It is the tradition in the Watts family that we select our Christmas tree in the weekend following Thanksgiving. As newcomers to Thomasville, we were thrilled to discover Hubbard Christmas Tree Farm; until this point in our lives, we had always purchased a pre-cut tree. The notion of cutting my own Christmas tree seemed like, well…..a very family-man-like thing to do.
We sauntered into the field armed with a short, and what we would discover to be, rather dull bow saw. It took some time to find the tree that met our critical and lofty standards. There it was, in the back row: the sweeping Virginia Pine that captivated all of us.
To my knowledge, there is no graceful way to saw a Christmas Tree. It involves laying on one’s side while executing spastic and fitful motions. After more time than I am willing to admit, the tree was finally parted from the ground and would be shaken, netted, and placed on the top of our Honda Pilot.
In the field, I discovered it can be difficult to gauge the size of a tree. It turned out that we had purchased a ten-foot tree. This was a challenge, since we have ten-foot ceilings in our home. With a few pinpointed snips at the top, we were able to put the tree in the stand.
It wobbled. We thought, perhaps, that the next morning that the branches would drop, thereby adding stability to the structure. However, it was still wobbly the next morning.
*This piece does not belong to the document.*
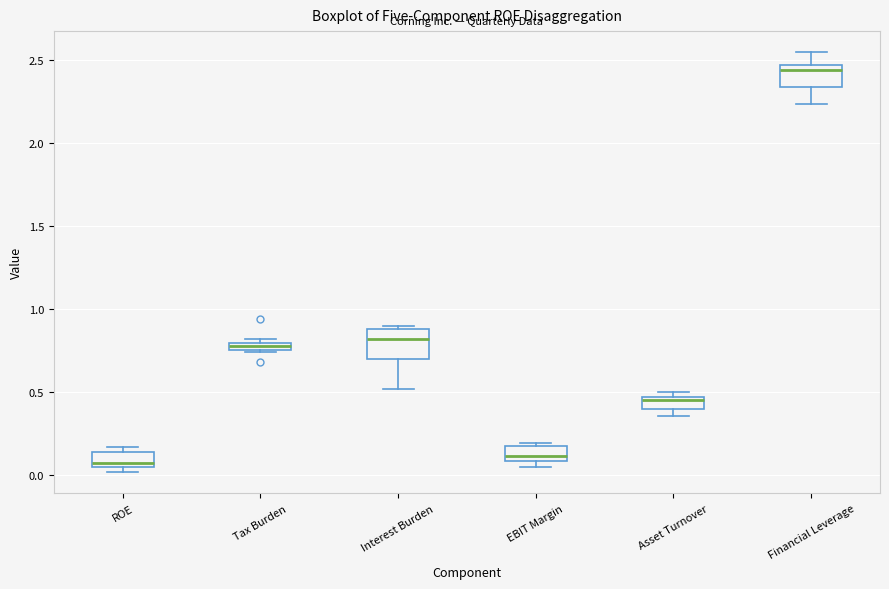

Where does the lower whisker of the box for Interest Burden end on the y-axis? The values are not printed on the chart, so give them approximately, as read against the axis.

0.50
We considered decorating it, nonetheless; however, we envisioned it collapsing on top of our remarkably un-agile cat or finding one of the boys pinned beneath its massive trunk.
Of course, we were able to buy a base that was designed for such a grand beast and it is now beautifully decorated for all of our guests to see.
I do not assume that everyone reading this comes from a faith tradition that celebrates Christmas. However, it is safe to assume that we have all seen a Christmas tree. We all tend to look at the lights, ornaments, garland, and candy canes. We do not look at the base. However, that is what holds the whole thing together. In fact, this is what holds us all together.
Consider your base:
- How does a basketball player get a higher free-throw percentage? By practicing free throws.
- How do you become a good debater? By losing a lot of arguments.
- How does a cross-country runner achieve a sub-20 minute 5K? By logging big miles in the summer.
- How do you become an accomplished poet? By writing a lot of bad poetry along the way… and not giving up.
- How does an offensive lineman create space for a ball carrier to run? By lifting heavy weights in pre-season.
- And, as I have learned recently, it takes a lot of boxes of shells to be able to regularly break clay targets in the air (I’m not quite there yet).
A book that I recommend is The Talent Code by Daniel Coyle. The thesis of the book is that talent is not innate. It is a function of deep practice and many hours of focused practice and rehearsal. It is also the result of a growth mindset in the student that is supported by caring and attentive parents and teachers.
There is research to support that it takes ten thousand hours of practice to develop a world-class talent. Andre Agassi hit hundreds of balls daily before becoming an icon in tennis. Wolfgang Amadeus Mozart’s father, Leopold, quit his own job as a professional musician to devote his instruction entirely to his young son’s musical education for years before Mozart could write his own operas. The Beatles played hundreds of gigs to small audiences before making it big.
Take a look at the base next time.
Your children will grow tall and will be decorated and ornate. However, it is the foundation that is truly most important. Their preparation, practice, and habits will be the basis for what they can do. Their morals, integrity, standards, and compassion will inform who they are.
It’s all about that base.
This blog is a twist on a devotion that I shared with the Middle and Upper School students last Friday. I look forward to sharing my thoughts on education, child development, and life at Brookwood and in Thomasville in the future posts.